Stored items
****

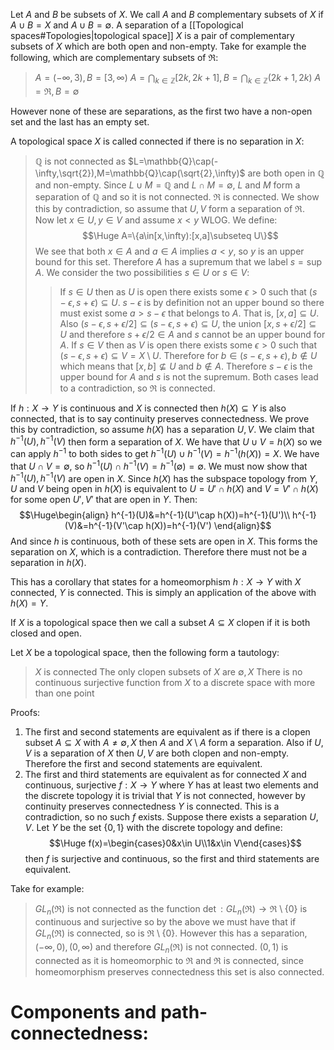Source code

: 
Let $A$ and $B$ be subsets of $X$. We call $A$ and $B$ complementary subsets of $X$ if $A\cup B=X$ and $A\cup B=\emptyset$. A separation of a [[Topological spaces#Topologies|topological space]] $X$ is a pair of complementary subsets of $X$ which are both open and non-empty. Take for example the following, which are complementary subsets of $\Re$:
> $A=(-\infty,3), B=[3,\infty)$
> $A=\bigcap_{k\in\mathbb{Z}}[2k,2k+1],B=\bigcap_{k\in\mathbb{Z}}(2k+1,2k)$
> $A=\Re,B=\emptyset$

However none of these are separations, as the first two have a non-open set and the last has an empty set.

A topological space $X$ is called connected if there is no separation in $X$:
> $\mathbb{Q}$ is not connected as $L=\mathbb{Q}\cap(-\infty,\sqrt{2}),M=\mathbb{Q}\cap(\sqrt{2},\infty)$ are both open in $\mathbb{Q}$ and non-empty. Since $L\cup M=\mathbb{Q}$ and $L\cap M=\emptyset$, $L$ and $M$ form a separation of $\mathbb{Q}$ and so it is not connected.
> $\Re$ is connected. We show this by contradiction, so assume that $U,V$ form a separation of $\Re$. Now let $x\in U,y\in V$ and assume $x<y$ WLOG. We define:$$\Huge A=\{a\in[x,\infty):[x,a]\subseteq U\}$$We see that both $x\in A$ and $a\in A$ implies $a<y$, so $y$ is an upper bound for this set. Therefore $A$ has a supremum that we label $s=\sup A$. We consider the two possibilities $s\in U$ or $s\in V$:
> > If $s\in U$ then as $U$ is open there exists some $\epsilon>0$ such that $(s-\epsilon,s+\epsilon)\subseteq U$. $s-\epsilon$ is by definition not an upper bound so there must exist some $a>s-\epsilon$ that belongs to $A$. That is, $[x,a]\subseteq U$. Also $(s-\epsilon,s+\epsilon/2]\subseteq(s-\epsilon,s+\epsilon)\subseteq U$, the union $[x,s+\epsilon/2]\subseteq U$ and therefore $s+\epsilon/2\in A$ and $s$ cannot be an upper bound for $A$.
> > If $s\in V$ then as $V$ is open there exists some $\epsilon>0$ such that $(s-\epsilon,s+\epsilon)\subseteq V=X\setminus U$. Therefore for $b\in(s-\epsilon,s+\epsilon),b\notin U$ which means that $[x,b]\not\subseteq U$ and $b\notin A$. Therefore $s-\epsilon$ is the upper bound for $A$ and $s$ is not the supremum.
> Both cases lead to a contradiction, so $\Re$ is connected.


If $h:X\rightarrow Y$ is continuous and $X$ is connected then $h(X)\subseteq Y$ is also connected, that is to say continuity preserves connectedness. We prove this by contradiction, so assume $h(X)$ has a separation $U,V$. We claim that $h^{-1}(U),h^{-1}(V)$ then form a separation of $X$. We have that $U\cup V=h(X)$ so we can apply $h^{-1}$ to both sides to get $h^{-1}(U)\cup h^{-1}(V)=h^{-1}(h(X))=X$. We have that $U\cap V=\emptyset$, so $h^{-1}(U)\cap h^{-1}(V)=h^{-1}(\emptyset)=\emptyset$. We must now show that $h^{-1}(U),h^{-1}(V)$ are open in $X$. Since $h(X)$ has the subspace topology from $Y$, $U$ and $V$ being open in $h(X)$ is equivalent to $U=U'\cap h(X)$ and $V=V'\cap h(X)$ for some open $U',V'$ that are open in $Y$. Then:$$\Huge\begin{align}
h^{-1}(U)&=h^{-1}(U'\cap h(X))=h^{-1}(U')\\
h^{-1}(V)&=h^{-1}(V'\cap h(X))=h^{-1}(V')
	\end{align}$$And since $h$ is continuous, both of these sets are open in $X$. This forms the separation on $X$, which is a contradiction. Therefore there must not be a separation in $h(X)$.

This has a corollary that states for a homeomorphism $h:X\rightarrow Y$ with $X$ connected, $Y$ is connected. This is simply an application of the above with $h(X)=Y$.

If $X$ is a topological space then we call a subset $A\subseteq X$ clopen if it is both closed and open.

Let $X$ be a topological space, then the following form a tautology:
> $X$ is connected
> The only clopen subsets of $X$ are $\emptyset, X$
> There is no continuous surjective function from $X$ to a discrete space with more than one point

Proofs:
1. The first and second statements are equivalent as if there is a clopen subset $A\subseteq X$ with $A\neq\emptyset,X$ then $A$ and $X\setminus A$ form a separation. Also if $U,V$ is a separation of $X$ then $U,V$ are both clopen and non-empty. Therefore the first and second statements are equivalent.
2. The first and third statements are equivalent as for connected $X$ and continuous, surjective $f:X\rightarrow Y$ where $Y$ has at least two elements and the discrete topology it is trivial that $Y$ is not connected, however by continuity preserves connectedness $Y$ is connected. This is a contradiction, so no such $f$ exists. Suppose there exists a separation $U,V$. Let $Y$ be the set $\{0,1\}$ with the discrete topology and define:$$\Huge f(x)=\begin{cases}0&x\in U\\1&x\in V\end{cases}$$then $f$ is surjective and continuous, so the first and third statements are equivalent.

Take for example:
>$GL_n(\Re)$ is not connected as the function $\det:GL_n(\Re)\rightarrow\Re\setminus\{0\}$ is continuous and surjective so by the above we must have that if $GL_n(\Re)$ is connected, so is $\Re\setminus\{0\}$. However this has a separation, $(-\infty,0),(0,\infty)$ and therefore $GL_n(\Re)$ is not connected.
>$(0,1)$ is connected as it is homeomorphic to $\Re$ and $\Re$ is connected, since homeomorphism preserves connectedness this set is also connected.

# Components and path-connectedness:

****

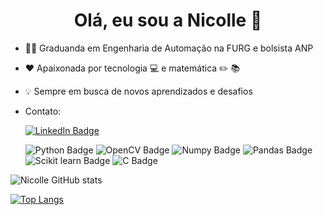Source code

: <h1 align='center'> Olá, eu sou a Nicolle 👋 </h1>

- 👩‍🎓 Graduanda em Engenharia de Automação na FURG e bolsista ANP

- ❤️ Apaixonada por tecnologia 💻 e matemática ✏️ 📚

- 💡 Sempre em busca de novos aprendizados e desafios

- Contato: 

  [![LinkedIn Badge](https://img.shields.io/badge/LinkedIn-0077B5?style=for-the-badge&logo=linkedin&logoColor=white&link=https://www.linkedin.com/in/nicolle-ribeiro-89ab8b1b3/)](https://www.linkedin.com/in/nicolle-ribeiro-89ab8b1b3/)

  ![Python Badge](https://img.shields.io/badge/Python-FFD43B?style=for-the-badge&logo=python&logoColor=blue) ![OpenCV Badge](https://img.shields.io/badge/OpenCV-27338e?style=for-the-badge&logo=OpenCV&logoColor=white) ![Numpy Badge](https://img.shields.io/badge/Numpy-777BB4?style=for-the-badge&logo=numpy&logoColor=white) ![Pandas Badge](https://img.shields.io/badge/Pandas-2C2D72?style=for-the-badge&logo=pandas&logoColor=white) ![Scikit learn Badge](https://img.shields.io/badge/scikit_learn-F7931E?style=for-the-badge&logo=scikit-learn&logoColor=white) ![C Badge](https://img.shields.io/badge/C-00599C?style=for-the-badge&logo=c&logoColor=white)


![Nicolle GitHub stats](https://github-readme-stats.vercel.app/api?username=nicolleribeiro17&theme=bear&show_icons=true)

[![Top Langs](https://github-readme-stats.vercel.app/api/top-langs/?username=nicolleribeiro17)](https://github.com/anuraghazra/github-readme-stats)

****

Scan the records above and tell how many lines include the word "bound"; the number is all that should be written.

3